Christmas is coming and I am dwelling on spiritual matters. Not least as I have just had some interaction with a member of my husband’s family who professes Christianity, yet makes members of my mother’s family look good – suffice to say this person looks ‘nice’ on the inside, says all the right things (in church anyway; not to me), projects a caring persona (as long as you agree with everything this person and spouse espouse from their pulpit; plays in the church band etc., but is ugly on the inside. This person is married to a ‘leader’ in the Pentecostal Church – a church I once attended in a school building in London. In Christianity, as in many institutions, what you ‘see’ is not what you get, but it took me a long time to come to terms with this – 15 odd, yes very odd, years. I should say from the outset that I have also met some wonderful, sacrificial, genuinely wonderful people inside (as well as outside) the 4 walls of the church that I am slightly in awe of given how much they put their money where there mouths are, so suffice to say, my experience is mixed – heck humanity is mixed.

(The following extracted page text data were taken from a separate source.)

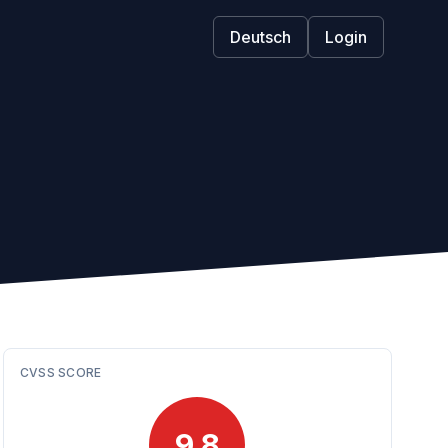
Deutsch
Login
CVSS SCORE
9.8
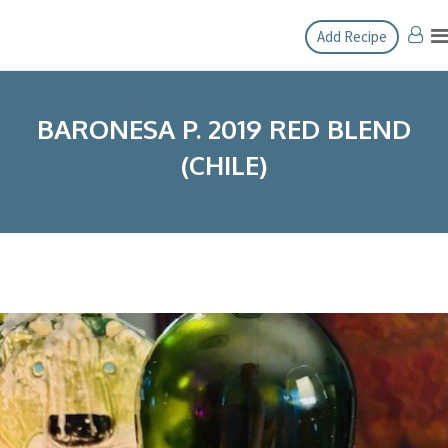
Skip
Add Recipe
to
content
BARONESA P. 2019 RED BLEND
(CHILE)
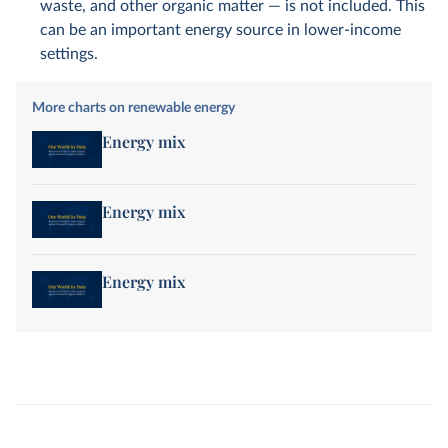
waste, and other organic matter — is not included. This
can be an important energy source in lower-income
settings.
More charts on renewable energy
Energy mix
Energy mix
Energy mix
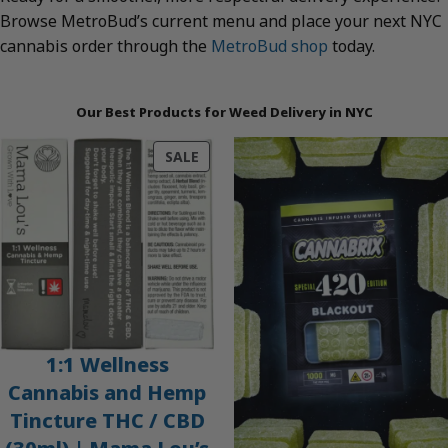
Browse MetroBud’s current menu and place your next NYC
cannabis order through the
MetroBud shop
today.
Our Best Products for Weed Delivery in NYC
PRODUCT
SALE
ON
SALE
1:1 Wellness
Cannabis and Hemp
Tincture THC / CBD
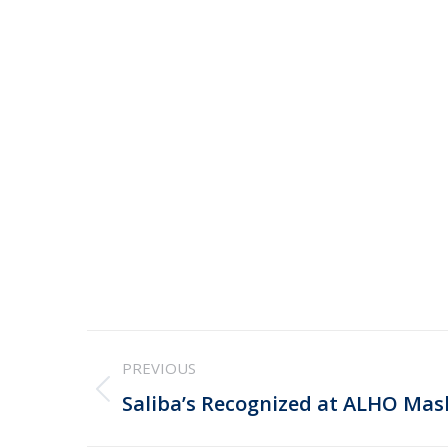
Post
PREVIOUS
navigation
Previous
Saliba’s Recognized at ALHO Ma
post:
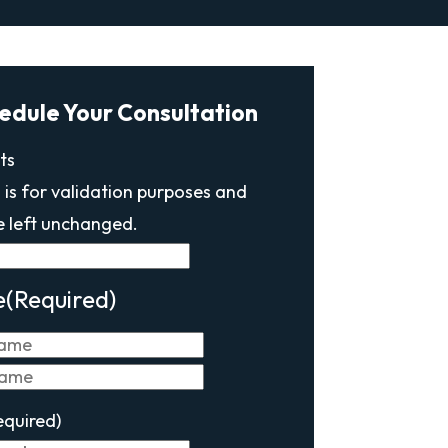
edule Your Consultation
ts
d is for validation purposes and
e left unchanged.
e
(Required)
First
Last
equired)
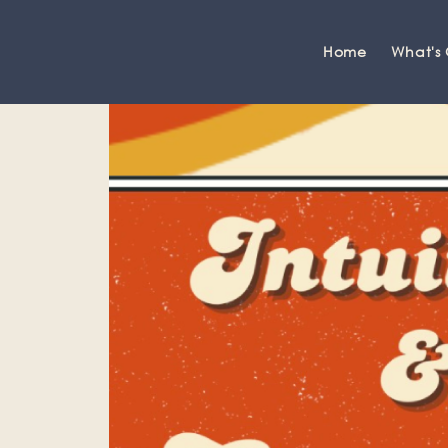
Home
What's
Grange-over-Sands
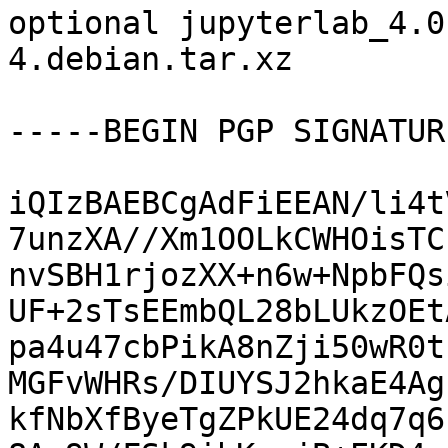
optional jupyterlab_4.0
4.debian.tar.xz

-----BEGIN PGP SIGNATUR
iQIzBAEBCgAdFiEEAN/li4t
7unzXA//Xm1OOLkCWHOisTC
nvSBH1rjozXX+n6w+NpbFQs
UF+2sTsEEmbQL28bLUkzOEt
pa4u47cbPikA8nZji50wR0t
MGFvWHRs/DIUYSJ2hkaE4Ag
kfNbXfByeTgZPkUE24dq7q6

Though I came ‘out of the church’ as in stopped being a member of a church that met in a building, in 2015, I believe in God. I try to follow Jesus. I fail a lot. I swear; I rant; I get things wrong. Often. I don’t call myself a Christian, because I find it hard to identify with the plethora of meanings that the word throws up. I don’t attend church because having been through the Catholic Church as a child, numerous Pentecostal and ‘house’ type churches, and through the Anglican Church, I have come to the conclusion that I do not belong in the walls of a church. However, for those of us who believe in the (to secularists) quaint notion of God and in the bible, our belief is that the spirit of God resides in us (you have to invite him in – I won’t try to explain the theology of incarnation here; you can look it up if you’re interested,) and therefore we, and not a building are the church.
I ‘became a Christian’ in 2001. My parents and sister were members of a house church (it was a cult frankly). There was a cult leader and a sidekick – one of my siblings married the cult leader as a teenager. I was a teenager at the time too. I had recently left home and was travelling the country and the world modelling. The cult members in my family spent a fair time trying to terrify me into Christianity. It partly worked. The notion of hell petrified me. I had a sense that ghastly as it was to contemplate, it might be a real place. I was in the fashion business. I had lots of gay friends. I knew they weren’t welcome in the church, so I was pretty wound up and ranty on their behalf. I began studying world religions and esoteric things – for which I seemed to have a knack – the Jesus thing kept coming back. Eventually I succumbed in 2001 and that in itself is a saga that I will relate but not now.
Back to #MeToo. Not only did I come out of the church in the summer of 2105, I also came out of my (mother’s) abusive family in the winter of 2015. My mother’s semi-final (cutting me out of her will was her grand finale) act of cruelty proved to be my tipping point. My experience of organised religion is that it is often (and consistently in my experience) and abusive structure (with some good elements within it) that is disconnected from the world. I knew when I made the decision to leave church and family, that God was in it. I sensed very clearly in my spirit that God was against all abuse and that we were going to enter into a time when these institutional abuses would no longer be tolerated by society. I told one of my key abusers this when I met with him so that he could crow over what he and other abusers had achieved with my mother’s will. Soon afterwards #MeToo broke out. The God I believe in is in that movement. The God I believe in does not live in the 4 walls of a church. Like Jesus he is down with the people, out there, in the world.
When I came out of the (in my experience) abusive settings of church and family, I was able to recapture my true identity that I had been required to leave at the door of both. I am not just over the third anniversary of my mother’s act that led me to say that I would never again go back to my mother’s family for punishment – my being there enabled and sanctioned it. The previous summer, I had done the same with the church. The three years since, I would hate to repeat; I have needed extensive treatment to heal. I am now mentally stronger and despite being treated with chemotherapy for the cancer that was, thankfully, cut out, I can honestly say, I’ve never been stronger. I am free.